Ci-après le spot de publicité imaginé et diffusé en 2019.
Café Coton recherche son Général de Gaulle ou son Charles Begbeider
Fondé en 1838 par Jean-Christophe Charvet, le spécialiste de la chemise pour homme est devenu, au fil des ans, fournisseur des princes, des rois (la maison a reçu le brevet royal de "Chemisier à Paris" en 1869), des aristocrates, des philosophes en vue (BHL), des poètes, des présidents ( Baudelaire, JFK etc..)

En 1960, c'est le général de Gaulle lui-même qui trouve un repreneur pour “sauver” la maison Charvet, en l'occurrence pour éviter qu'elle ne soit acquise par un américain. (nb: Charvet était le fabricant des chemises du Général). Denis Colban, principal fournisseur de Charvet à l'époque, la reprit. Aujourd'hui, ses enfants (Anne-Marie et Jean-Claude) perpétuent la tradition de cette maison d'exception à la réputation internationale. Installée au 28 place Vendôme depuis 1982 dans l'hôtel de la Bouëxière, cette boutique est la plus ancienne de la place.

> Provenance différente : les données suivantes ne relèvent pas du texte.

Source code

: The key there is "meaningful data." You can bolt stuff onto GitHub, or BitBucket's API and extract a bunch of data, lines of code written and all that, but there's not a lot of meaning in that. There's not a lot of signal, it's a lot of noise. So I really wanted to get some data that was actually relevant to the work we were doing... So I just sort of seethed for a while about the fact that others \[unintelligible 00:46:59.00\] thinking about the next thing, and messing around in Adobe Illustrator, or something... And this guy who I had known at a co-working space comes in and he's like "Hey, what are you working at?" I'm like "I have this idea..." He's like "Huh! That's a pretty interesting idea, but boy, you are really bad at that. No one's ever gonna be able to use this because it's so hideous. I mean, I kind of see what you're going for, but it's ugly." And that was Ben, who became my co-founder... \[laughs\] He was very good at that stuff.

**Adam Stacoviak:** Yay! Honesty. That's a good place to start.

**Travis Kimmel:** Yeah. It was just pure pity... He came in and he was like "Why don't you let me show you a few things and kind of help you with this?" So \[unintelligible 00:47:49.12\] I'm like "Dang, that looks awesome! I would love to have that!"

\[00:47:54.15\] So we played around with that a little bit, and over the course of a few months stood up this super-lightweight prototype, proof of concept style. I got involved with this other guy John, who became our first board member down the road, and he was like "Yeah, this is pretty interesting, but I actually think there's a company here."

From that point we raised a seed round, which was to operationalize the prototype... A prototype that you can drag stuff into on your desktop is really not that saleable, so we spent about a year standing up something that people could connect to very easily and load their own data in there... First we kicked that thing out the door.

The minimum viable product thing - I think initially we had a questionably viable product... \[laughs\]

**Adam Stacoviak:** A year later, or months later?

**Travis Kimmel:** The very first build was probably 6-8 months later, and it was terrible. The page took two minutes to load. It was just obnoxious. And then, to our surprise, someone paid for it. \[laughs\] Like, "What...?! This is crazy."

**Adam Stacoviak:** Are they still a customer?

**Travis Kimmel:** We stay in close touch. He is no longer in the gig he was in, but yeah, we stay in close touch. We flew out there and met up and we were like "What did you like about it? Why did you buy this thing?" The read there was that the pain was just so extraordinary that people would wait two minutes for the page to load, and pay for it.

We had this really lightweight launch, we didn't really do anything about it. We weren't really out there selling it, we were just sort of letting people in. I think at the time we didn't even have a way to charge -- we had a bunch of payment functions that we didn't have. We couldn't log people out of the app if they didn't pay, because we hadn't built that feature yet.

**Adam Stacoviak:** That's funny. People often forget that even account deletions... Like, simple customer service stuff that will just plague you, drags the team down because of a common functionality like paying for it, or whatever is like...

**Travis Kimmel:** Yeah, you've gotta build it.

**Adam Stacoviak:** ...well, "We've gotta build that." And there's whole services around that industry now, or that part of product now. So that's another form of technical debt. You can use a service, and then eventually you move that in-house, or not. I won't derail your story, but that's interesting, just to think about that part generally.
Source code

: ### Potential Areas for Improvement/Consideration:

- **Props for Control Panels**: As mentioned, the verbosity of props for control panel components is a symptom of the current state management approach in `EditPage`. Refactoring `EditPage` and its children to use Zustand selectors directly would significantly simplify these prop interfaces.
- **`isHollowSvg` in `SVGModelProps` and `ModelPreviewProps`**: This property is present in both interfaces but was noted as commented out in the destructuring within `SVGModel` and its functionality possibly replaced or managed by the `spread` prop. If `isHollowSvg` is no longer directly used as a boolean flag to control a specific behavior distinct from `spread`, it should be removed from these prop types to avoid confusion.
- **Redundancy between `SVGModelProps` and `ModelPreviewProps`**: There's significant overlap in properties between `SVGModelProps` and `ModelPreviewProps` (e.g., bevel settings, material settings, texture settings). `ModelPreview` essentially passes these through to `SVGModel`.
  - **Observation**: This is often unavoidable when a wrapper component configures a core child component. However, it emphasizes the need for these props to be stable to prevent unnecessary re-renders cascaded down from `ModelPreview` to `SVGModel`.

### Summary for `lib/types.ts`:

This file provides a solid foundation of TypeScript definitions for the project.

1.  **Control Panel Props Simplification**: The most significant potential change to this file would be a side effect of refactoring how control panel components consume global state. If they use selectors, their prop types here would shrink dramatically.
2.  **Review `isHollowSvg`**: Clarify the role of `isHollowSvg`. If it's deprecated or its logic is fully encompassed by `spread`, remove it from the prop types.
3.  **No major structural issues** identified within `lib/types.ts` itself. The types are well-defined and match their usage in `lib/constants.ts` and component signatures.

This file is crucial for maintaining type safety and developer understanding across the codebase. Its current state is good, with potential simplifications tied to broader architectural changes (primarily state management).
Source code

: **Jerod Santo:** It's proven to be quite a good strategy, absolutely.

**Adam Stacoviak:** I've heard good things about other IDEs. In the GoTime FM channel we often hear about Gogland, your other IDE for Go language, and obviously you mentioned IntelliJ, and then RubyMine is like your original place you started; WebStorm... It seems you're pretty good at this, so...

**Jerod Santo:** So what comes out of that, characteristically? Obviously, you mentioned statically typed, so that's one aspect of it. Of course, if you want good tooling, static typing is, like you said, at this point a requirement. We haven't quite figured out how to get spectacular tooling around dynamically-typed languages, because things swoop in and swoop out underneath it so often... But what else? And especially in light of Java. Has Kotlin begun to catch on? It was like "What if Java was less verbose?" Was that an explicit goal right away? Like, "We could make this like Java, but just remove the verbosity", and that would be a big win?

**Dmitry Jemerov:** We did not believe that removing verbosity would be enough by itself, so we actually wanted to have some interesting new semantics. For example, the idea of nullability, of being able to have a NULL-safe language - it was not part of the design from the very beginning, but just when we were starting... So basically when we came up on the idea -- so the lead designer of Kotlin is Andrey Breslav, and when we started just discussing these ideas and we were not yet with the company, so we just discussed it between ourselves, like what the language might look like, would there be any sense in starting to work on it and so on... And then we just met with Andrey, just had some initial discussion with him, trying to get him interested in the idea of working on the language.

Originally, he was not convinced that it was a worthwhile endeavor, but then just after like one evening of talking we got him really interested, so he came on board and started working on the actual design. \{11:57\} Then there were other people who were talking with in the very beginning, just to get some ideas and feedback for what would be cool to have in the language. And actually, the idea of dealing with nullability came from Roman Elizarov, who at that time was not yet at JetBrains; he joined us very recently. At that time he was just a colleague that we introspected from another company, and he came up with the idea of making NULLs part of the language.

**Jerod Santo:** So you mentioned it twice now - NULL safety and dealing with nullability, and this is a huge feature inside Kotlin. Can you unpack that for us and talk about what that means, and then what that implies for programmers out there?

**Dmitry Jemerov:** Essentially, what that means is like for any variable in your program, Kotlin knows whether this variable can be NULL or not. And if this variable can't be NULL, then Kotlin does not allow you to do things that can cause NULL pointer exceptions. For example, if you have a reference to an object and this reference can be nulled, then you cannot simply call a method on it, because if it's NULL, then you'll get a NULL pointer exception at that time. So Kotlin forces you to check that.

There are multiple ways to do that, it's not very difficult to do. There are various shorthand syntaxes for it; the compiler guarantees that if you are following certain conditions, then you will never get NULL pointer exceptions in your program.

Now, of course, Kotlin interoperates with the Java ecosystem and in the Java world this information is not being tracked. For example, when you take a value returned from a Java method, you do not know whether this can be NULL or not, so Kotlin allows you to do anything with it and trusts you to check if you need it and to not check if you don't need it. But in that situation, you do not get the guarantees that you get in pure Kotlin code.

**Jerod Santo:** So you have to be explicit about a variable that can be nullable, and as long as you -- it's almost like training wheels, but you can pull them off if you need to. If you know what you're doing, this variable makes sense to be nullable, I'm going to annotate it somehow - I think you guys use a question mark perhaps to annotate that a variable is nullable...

Plus récemment, une autre marque de chemise a bénéficié, elle aussi, du soutien d'une personnalité connue : Charles Begbeider a prêté le nom d'un joli lieu qu'il possède et a rénové, l'hôtel Bourrienne, pour y lancer une nouvelle marque, Bourrienne Paris X. La chemise blanche en popeline y est vendue environ 360 euros. L'expérience client proposée dans la boutique serait extraordinaire.
Survival of the fittest, la survie du plus fort
En 1994, j'ai rencontré Charlot (le surnom que ses collaborateurs utiliseraient) dans son antre, à l'époque située dans le Marais. Son enthousiasme et sa passion pour le produit, les matières, m'avaient marqué. Parfois, malheureusement, ça ne suffit pas. Dans la Drôme récemment, après bien des remous, les marques Clergerie, Stéphane Kélian, Charles Jourdan et d'autres ont passé l'arme à gauche.
Quoi qu'il en soit, si l'aventure Café Coton devait cesser, son fondateur et son équipe se consoleront peut-être avec ce rappel: cinq marques françaises réputées de chemises existaient et prospéraient au XXème siècle: Bouvin, Charvet, Poirier, Seelio, et Seymous. Il n'en reste plus qu'une : Charvet, Place Vendôme. Mais il faut débourser de 500 à 700 euros pour acquérir un modèle de la marque qui sera confectionné sur mesure, dans un atelier situé à Saint Gaultier, dans l'Indre.
Jointe par nos soins, la direction de Café Coton n’a pas désiré commenter.
Manuel Jacquinet.
*estimation du nombre de chemises Café Coton vendues depuis sa création.
RECHERCHE DE REPRENEUR
SOCIETE EN LIQUIDATION JUDICIAIRE AVEC POURSUITE D’ACTIVITE
SAS CAFE COTON / SAS CHARLOT Holding. Annonce postée le Vendredi 25 Avril 2025 Dépôt des dossiers avant le Mardi 6 Mai 2025 à 16h
(extrait de l'annonce sur le site d'annonces légales). L'entreprise dispose d'un réseau de 60 boutiques dont 27 détenues en propre et le reste en franchise. Elle réalise, selon les années un peu plus de 30 millions de CA. Les offres de reprise des deux sociétés, la société d'exploitation et la holding sont à remettre avant le 6 mai au mandataire AJRS.